NV
Region
Italy › Lombardia › Vino
Type
rose · traditional · sparkling · brut-nature
Grapes
Pinot Noir
Alcohol
12%
Volume
750 mL
Disgorged
2023-09
On lees
60 months (5 years)
Available at
Holds shape bottle to bottle. That brutal beauty signature - savage minerality, salty peach, cinnamon and ginger, seawater and brine, cellar dampness. Balance fully present, weaponised intensity without losing the line. Iodine, subtle mushrooms, red apple skin on the finish. Serious, complex, uncompromising rosé that doesn't care whether you're ready for it.
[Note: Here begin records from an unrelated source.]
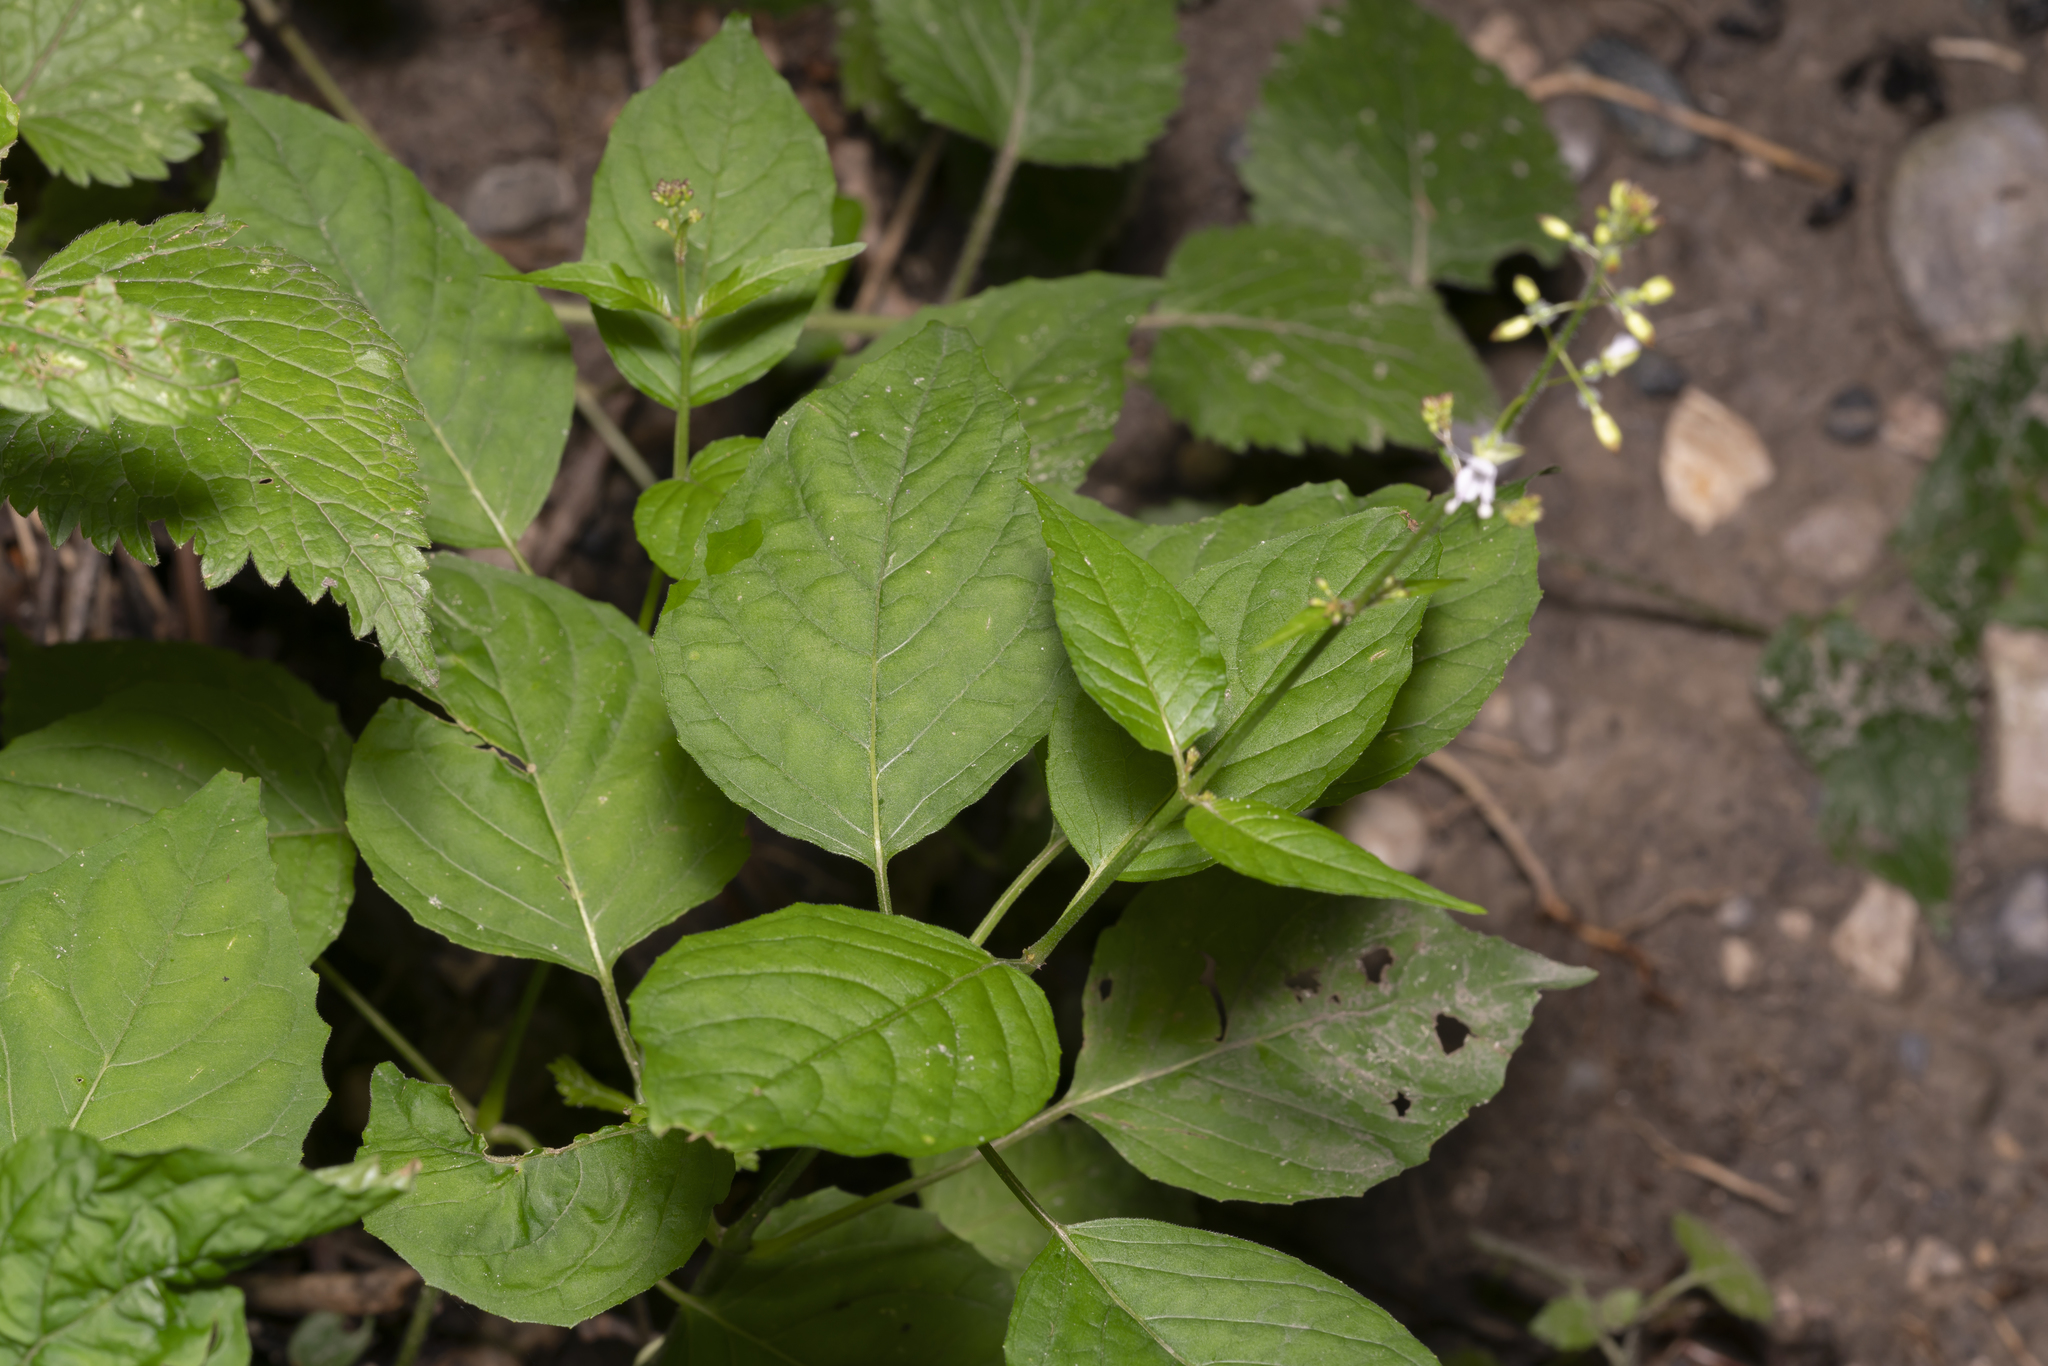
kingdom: Plantae
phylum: Tracheophyta
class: Magnoliopsida
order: Myrtales
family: Onagraceae
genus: Circaea
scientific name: Circaea lutetiana
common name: Enchanter's-nightshade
The Rosé de Noirs Nature 60 Lune is Gatta's pink Brut Nature - 100% Pinot Nero from a Cellatica parcel of roughly thirty-year-old vines on iron-rich clay, east-facing, around 400 m on the calcareous Brescian hillside. Brief skin maceration of a few hours gives the wine its colour without committing to red-wine extraction. Spontaneous fermentation in old oak, malolactic on the base wine, and refermentation in bottle by the classic method.
Sixty lune on lees - lunar cycles, the house's preferred unit, totalling roughly fifty-eight months. No filtration, no fining, zero added sulphites. This particular release was disgorged in September 2023 (lot L09/23-E23). Total production for the release is around 3,500 bottles.
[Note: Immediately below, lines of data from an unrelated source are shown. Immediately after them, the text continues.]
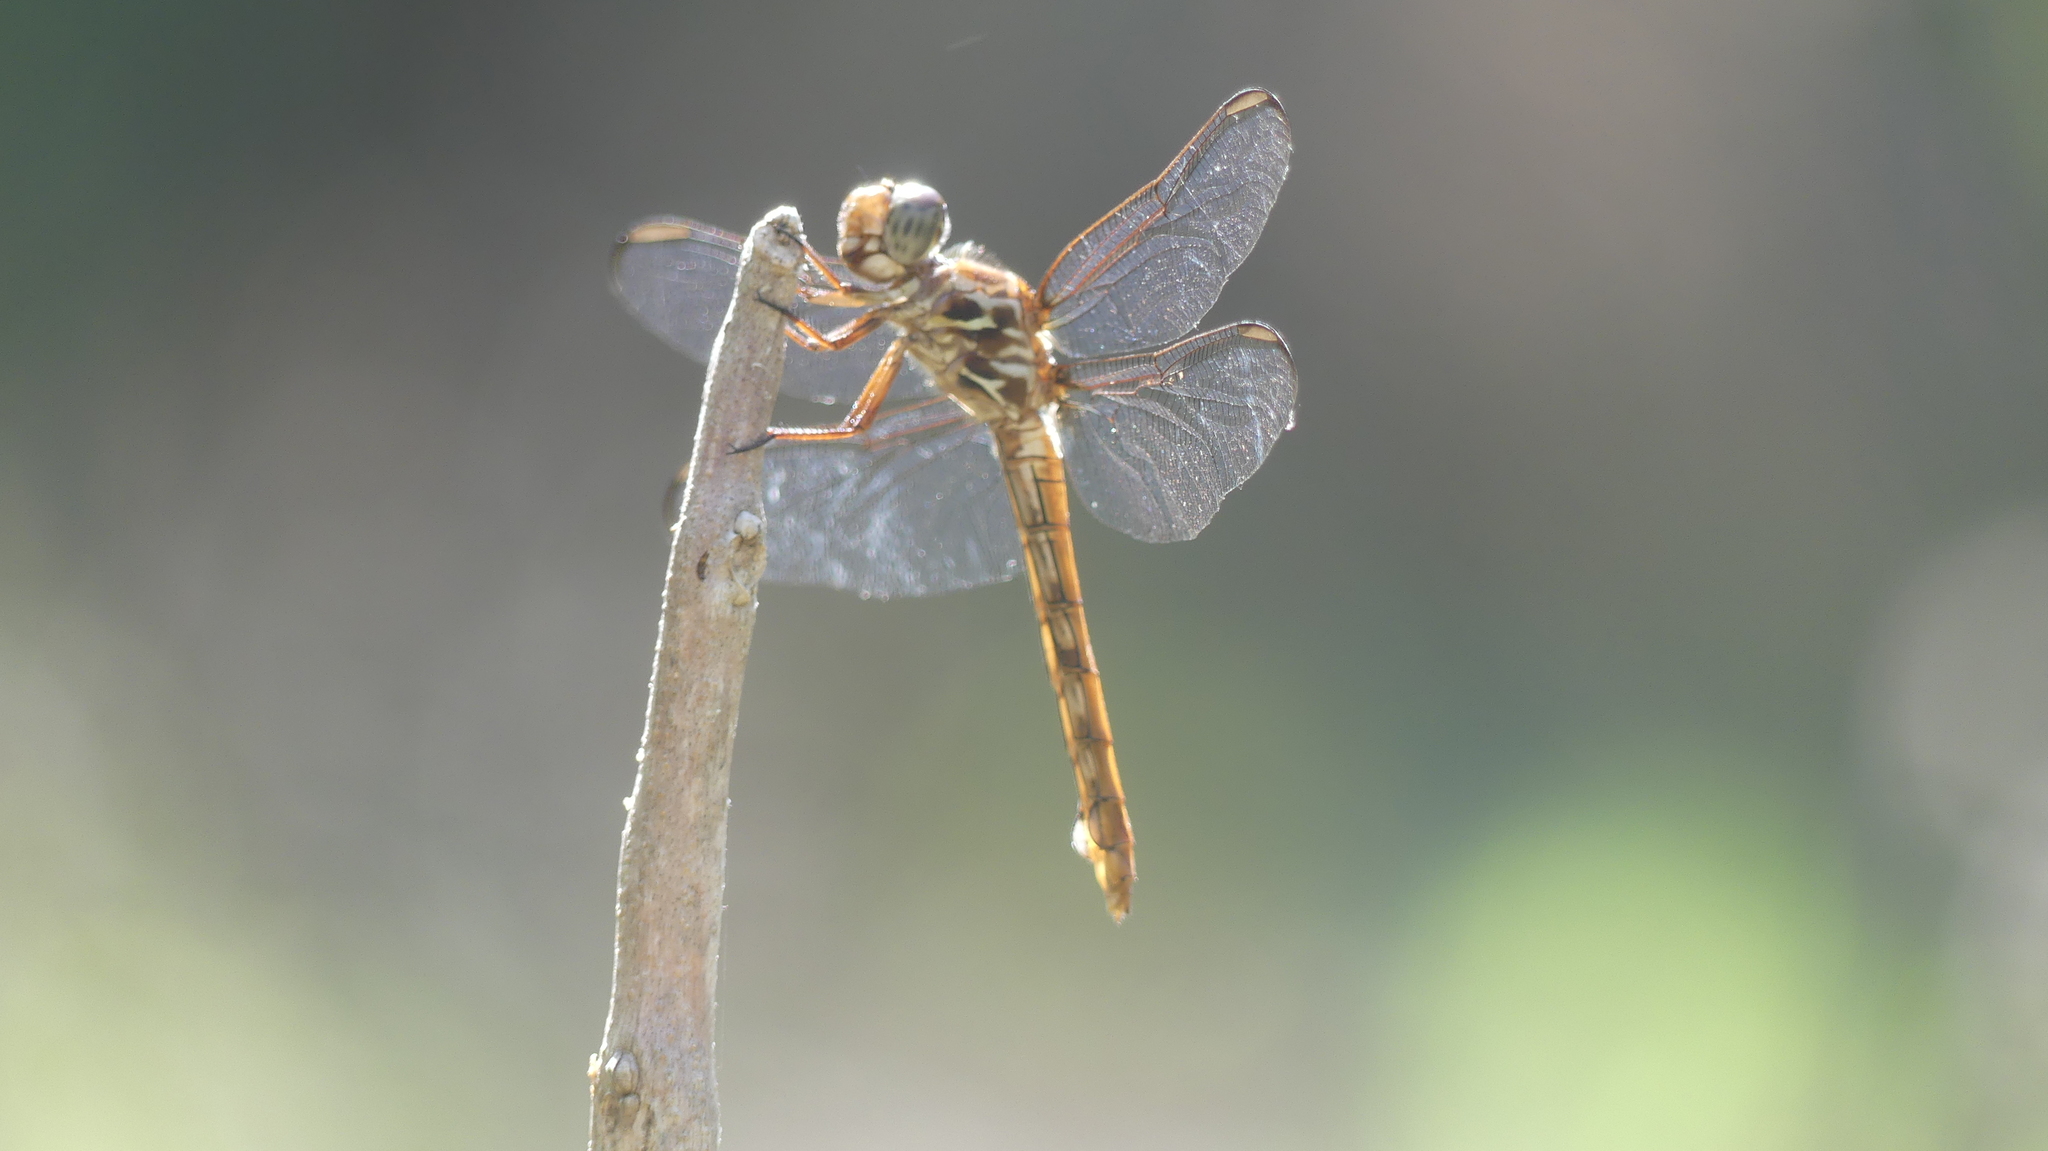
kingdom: Animalia
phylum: Arthropoda
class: Insecta
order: Odonata
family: Libellulidae
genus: Orthemis
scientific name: Orthemis ferruginea
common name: Roseate skimmer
A pink Brut Nature in the Gatta register: leaner and longer than what mainstream pink Franciacorta tends to be, vinous rather than fruit-forward, with the saline length the producer's Gussago hillside is known for.
Even better than I remember. Still that brutal beauty - savage minerality, salty peach, cinnamon and ginger, seawater and brine, cellar dampness. But this time the balance is there. Last time I said it could benefit from it; now it has it, without losing any of that weaponised intensity. Iodine, subtle mushrooms, red apple skin on the finish. Serious, complex, uncompromising rosé that doesn't care whether you're ready for it.
Brutal beauty. Like all Nicola Gatta wines, this rosé isn't here to make friends - it's borderline masochistic with its savage minerality and acidity. Salty peach meets cinnamon and ginger, seawater and brine, cellar dampness and red apples. On the palate? Christ, it's weaponised - this wine would win World War III. Yes, it could benefit from better balance, but who cares when it has this much character and taste? Iodine strikes, subtle mushrooms whisper. Classy, stylish masochism. Definitely my thing.